Occasionally, only a few clinical signs or symptoms such dyspnea or subcutaneous emphysema are present even with severe trachea bronchial injury.

Bronchoscopy is the main diagnostic procedure to confirm a bronchial disruption and should be performed in all patients with severe thoracic trauma [1,4,7,8,10,13,15]. In the case of a complete rupture the bronchoscope should be used as a guide during intubation either with a double lumen tube or with a single tube [4,7,13,15]. The authors did not find any need to use either ECMO or transthoracic bronchial intubation, as mentioned in other reports [11,16].

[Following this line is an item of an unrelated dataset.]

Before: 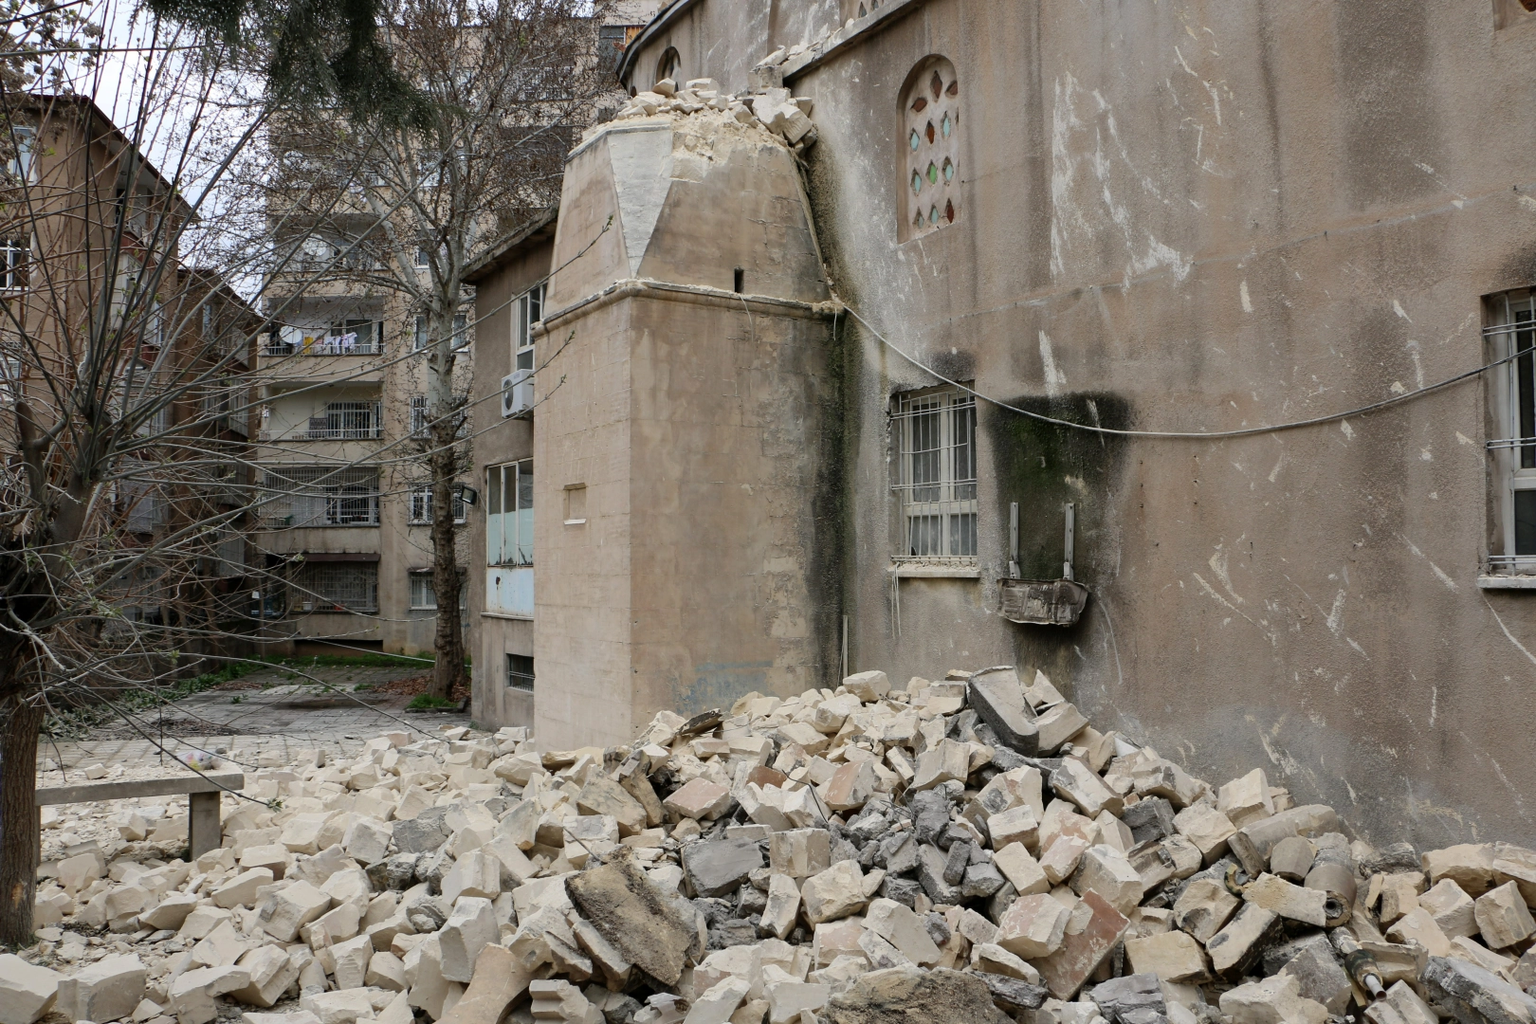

After blunt chest trauma early diagnosis of possible associated vascular, tracheobronchial and esophageal injuries should be performed because all these lesions may be caused by the same mechanism [9,10,17]. Computed tomography gives information about the lung, the great vessels, the heart and the diaphragm. As the causes of bronchial, aortic and esophagus rupture are similar, one may suggest that patients with traumatic bronchial injury routinely should undergo screening to exclude concomitant lesions of the aorta and esophagus, regardless of the presence or absence of specific symptomatology [9,10].

Cardiopulmonary bypass has been used for the repair of complex bilateral ruptures with the risk, however, of a general heparinization at other sites of injuries (fractures or cerebral lesions) in a polytrauma patient [1,15].

Operative repairs after careful airway evaluation can be often creative and unique to the given injury. Early diagnosis and treatment are essential to preserve life and to prevent complications such as airway stenosis and mediastinitis. Primary reconstruction with preservation of healthy lung parenchyma is the treatment of choice [6,18,19]. A very important factor for determining the outcome is close collaboration of anesthesiologists and surgeons. The prognosis depends more on the associated injuries, nevertheless it seems that left-sided lesions have a more favorable outcome [4].

In conclusion prompt recognition of the injury, skillful airway management and early treatment greatly reduce morbidity and increase the chances of restoring normal pulmonary function.